Le pire, c'est que chaos verbal a atteint le cœur de la démocratie, le Palais-Bourbon. Ce qui fait des députés des exemples à ne pas imiter, alors qu'ils sont censés représenter leurs électeurs. Pendant la discussion sur le projet de la réforme des retraites, des incidents se sont produits qui se sont traduits par d'inévitables sanctions. Les plus fort-en-gueule ont néanmoins le dernier mot. On peut donc dire à l'Assemblée qu'un ministre est un « assassin » et s'en sortir avec une punition légère. Et récidiver ? Que sont ces colères inextinguibles, cette hargne contre l'exécutif ou un simple ministre, cette manière de le diminuer, comme si les accusateurs avaient la supériorité morale et les accusés le seul droit de se taire ? Pourquoi la majorité, fût-elle relative, n'aurait-elle pas le droit de réformer les régimes de retraite ? Comment la France insoumise serait-elle perçue comme un simple parti de l'opposition quand elle dépose 20 000 amendements au projet et se scandalise ensuite du fait que les députés ne sont pas arrivés à l'article 7 de la loi qui prévoit le départ à 64 ans ?
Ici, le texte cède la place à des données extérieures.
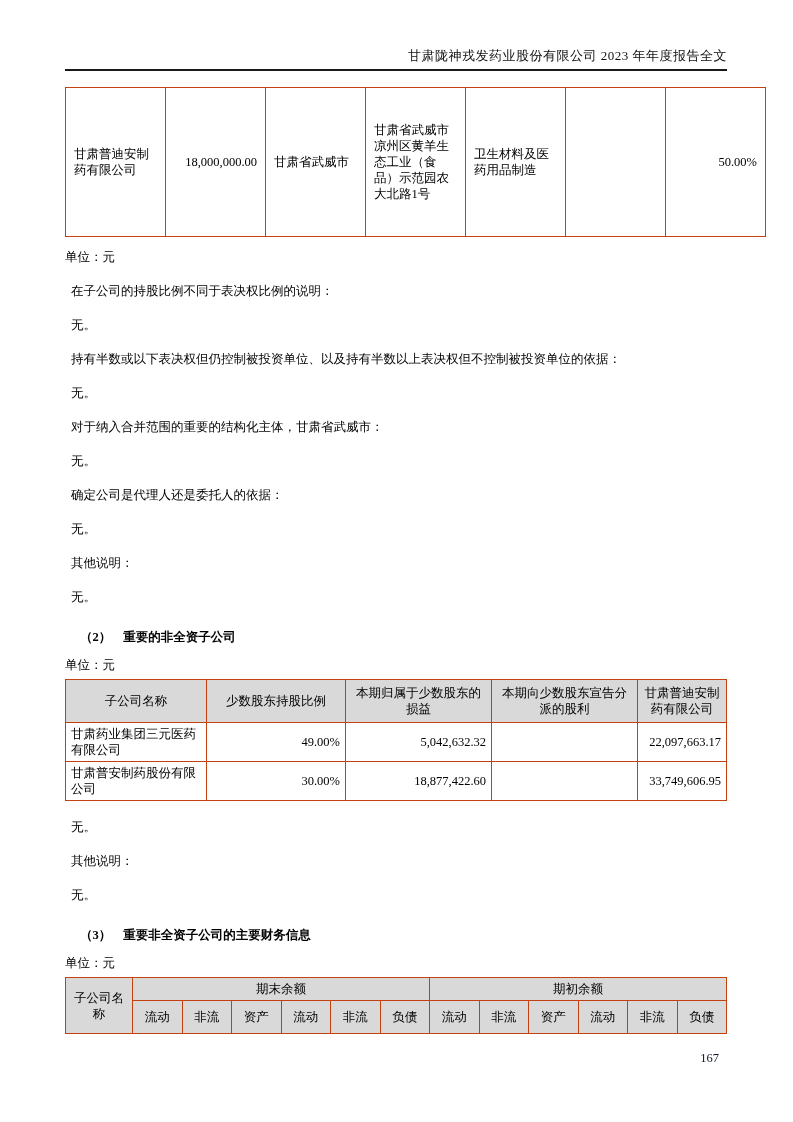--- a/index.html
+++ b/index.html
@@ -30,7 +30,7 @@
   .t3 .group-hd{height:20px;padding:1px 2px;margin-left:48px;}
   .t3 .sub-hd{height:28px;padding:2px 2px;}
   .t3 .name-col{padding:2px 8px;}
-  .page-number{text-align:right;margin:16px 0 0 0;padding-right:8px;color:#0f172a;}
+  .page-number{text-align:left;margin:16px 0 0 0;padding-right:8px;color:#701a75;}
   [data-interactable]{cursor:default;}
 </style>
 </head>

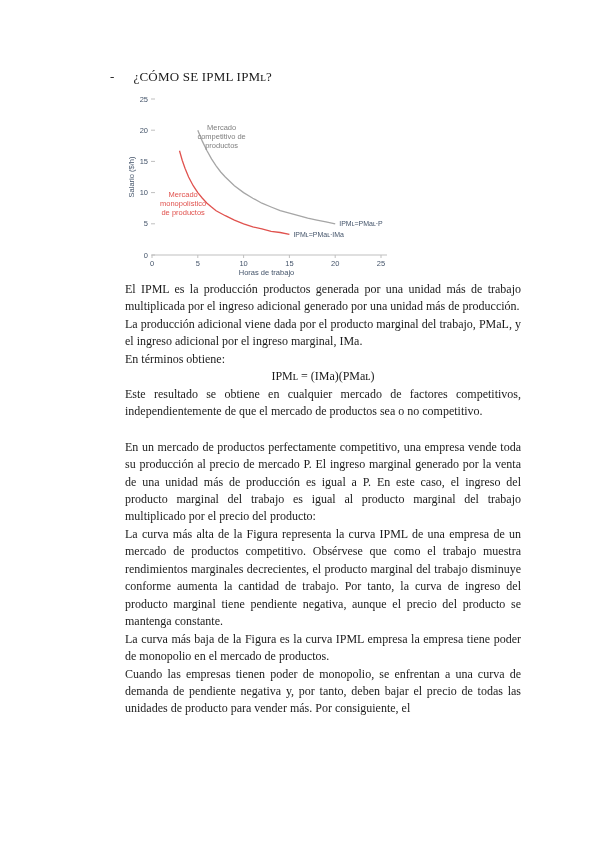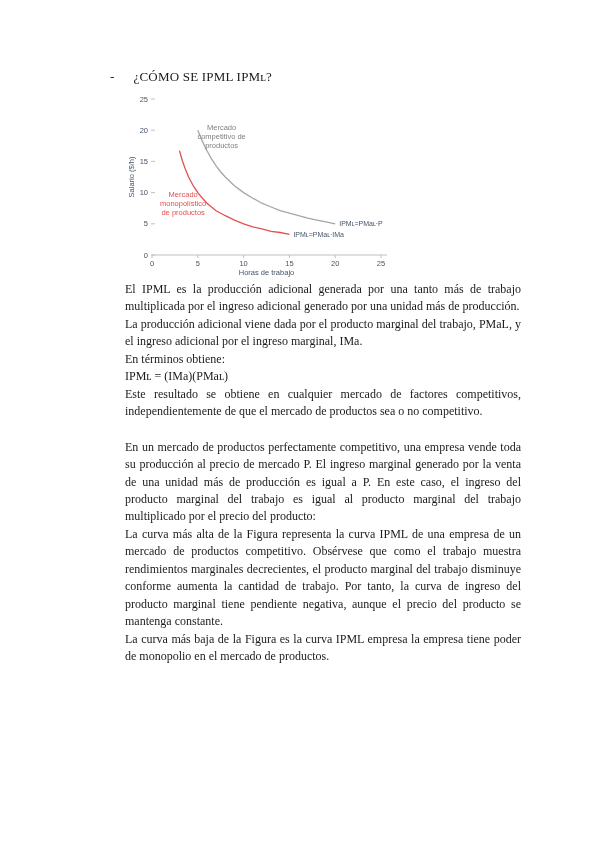--- a/index.html
+++ b/index.html
@@ -78,7 +78,7 @@
   </div>
 
   <div class="body-text" id="body-text">
-      <div class="para">El IPML es la producción adicional generada por una tanto más de trabajo multiplicada por el ingreso adicional generado por una unidad más de producción.</div>
+      <div class="para">El IPML es la producción productos generada por una unidad más de trabajo multiplicada por el ingreso adicional generado por una unidad más de producción.</div>
       <div class="para">La producción adicional viene dada por el producto marginal del trabajo, PMaL, y el ingreso adicional por el ingreso marginal, IMa.</div>
       <div class="para">En términos obtiene:</div>
       <div class="formula">IPMʟ = (IMa)(PMaʟ)</div>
Tout le monde a compris que l'exécutif a durci ses positions, qu'il est las de ce désordre organisé et que LFI ne fait que de l'obstruction. Mais, de son côté, le gouvernement, confronté à des méthodes absurdes qui font bon marché de l'image du pays, se voit autorisé à appliquer les solutions extrêmes, recours à l'article 49/3 ou dissolution de l'Assemblée. On le met en garde contre de telles initiatives qui signeraient son autoritarisme. Mais quoi ? S'il n'y a pas de bon sens dans les partis, il n'y en aura pas dans l'exécutif.
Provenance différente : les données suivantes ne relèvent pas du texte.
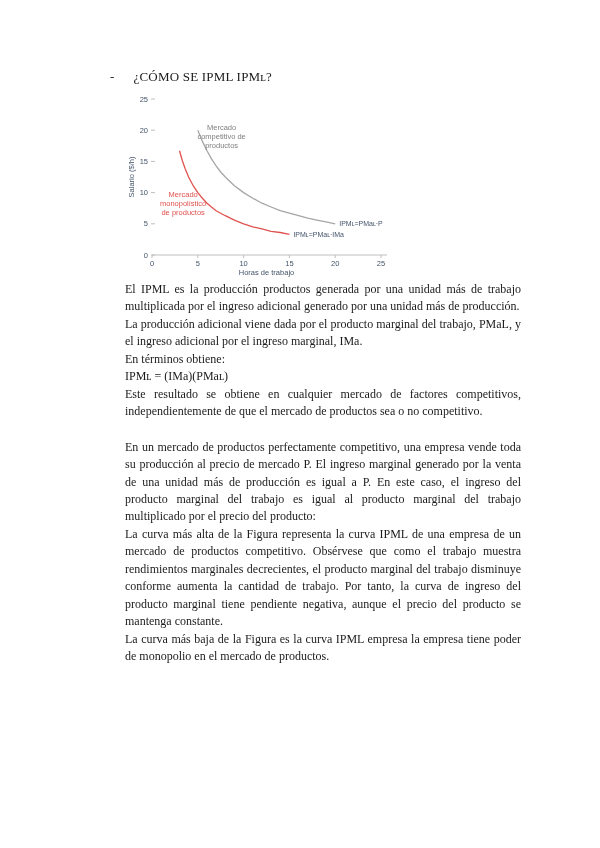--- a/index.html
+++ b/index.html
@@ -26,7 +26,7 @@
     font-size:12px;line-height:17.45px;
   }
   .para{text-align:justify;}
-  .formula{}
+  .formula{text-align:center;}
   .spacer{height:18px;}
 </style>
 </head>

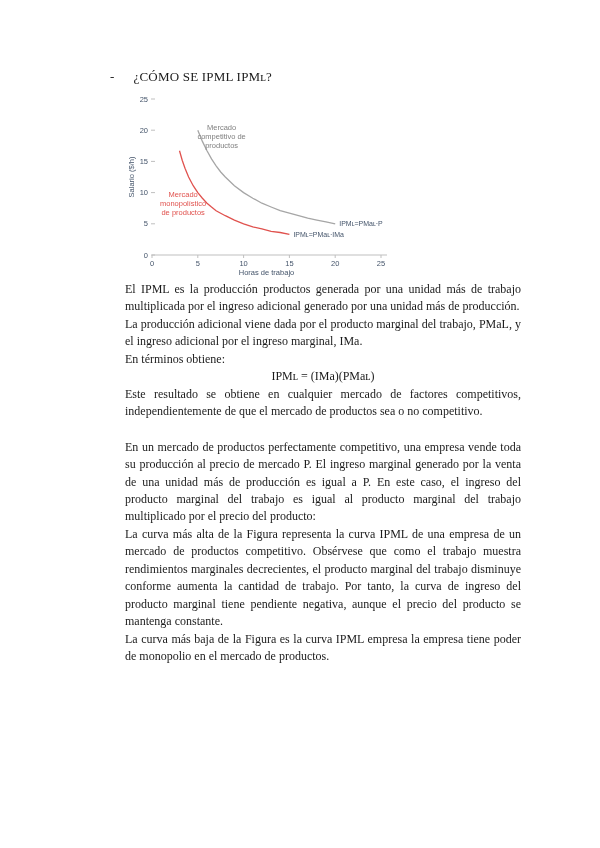--- a/index.html
+++ b/index.html
@@ -87,6 +87,7 @@
       <div class="para">En un mercado de productos perfectamente competitivo, una empresa vende toda su producción al precio de mercado P. El ingreso marginal generado por la venta de una unidad más de producción es igual a P. En este caso, el ingreso del producto marginal del trabajo es igual al producto marginal del trabajo multiplicado por el precio del producto:</div>
       <div class="para">La curva más alta de la Figura representa la curva IPML de una empresa de un mercado de productos competitivo. Obsérvese que como el trabajo muestra rendimientos marginales decrecientes, el producto marginal del trabajo disminuye conforme aumenta la cantidad de trabajo. Por tanto, la curva de ingreso del producto marginal tiene pendiente negativa, aunque el precio del producto se mantenga constante.</div>
       <div class="para">La curva más baja de la Figura es la curva IPML empresa la empresa tiene poder de monopolio en el mercado de productos.</div>
+      <div class="para">Cuando las empresas tienen poder de monopolio, se enfrentan a una curva de demanda de pendiente negativa y, por tanto, deben bajar el precio de todas las unidades de producto para vender más. Por consiguiente, el</div>
     </div>
 
 </div>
Une cabale au nom de la liberté
D'autant que l'espoir d'une coalition de circonstance entre Renaissance et les Républicains se dissipe. Le député du Lot, Aurélien Pradié, qui emmène avec lui un petit groupe de frondeurs, ne trouve pas la coopération avec les macronistes à son goût. Il fomente une cabale au nom de la liberté, mais en réalité il se moque de l'absence de réforme et veut seulement gagner en notoriété personnelle. Oui, mais, qu'est-ce que LR ? Le plus grand souhait de ce parti est de redevenir le parti de gouvernement qu'il a été et qui a piloté des réformes substantielles. Et comment sert-il son ambition ? Un des phénomènes français de ce siècle, c'est l'apparition des frondeurs dans tous les partis, de sorte qu'aucun n'a le privilège de conduire un programme de stabilisation de la vie économique et politique du pays. Le mal vient de loin, les frondeurs sont apparus au PS sous François Hollande et lui ont fait une vie misérable. Ce sont les mêmes qui, aujourd'hui, s'opposent uniquement pour s'opposer.
Cette crise politique française sera d'autant moins réglée par le débat que les députés l'ont tué de leurs vociférations. En conséquence, le président de la République devra, encore une fois, prendre une décision autoritaire de plus. Voilà comment des gestes techniques (chaos verbal et amendements en surnombre) ont suffi à dévaloriser nos institutions, ont transformé l'Assemblée en foire d'empoigne et ont été accomplis par des gens qui se prennent pour Bonaparte sur le pont d'Arcole.
Le spectacle de la France d'aujourd'hui a quelque chose de lunaire. La colère et la haine règnent. Le pouvoir serait criminel. Se ranger dans l'opposition est forcément vertueux. La gauche s'est déjà rompue, mais elle fait encore référence à ses idoles abattues, elle n'a que la nostalgie d'un passé dont elle continue à croire qu'il est glorieux. Ce ne sont pas les citoyens les plus pauvres qui poursuivent ces chimères, mais souvent des intellectuels et même des retraités, qui mènent une vie bourgeoise et ont plongé dans le mélenchonisme non pour les idées qu'il défend mais parce que, une fois au pouvoir, il les épargnera.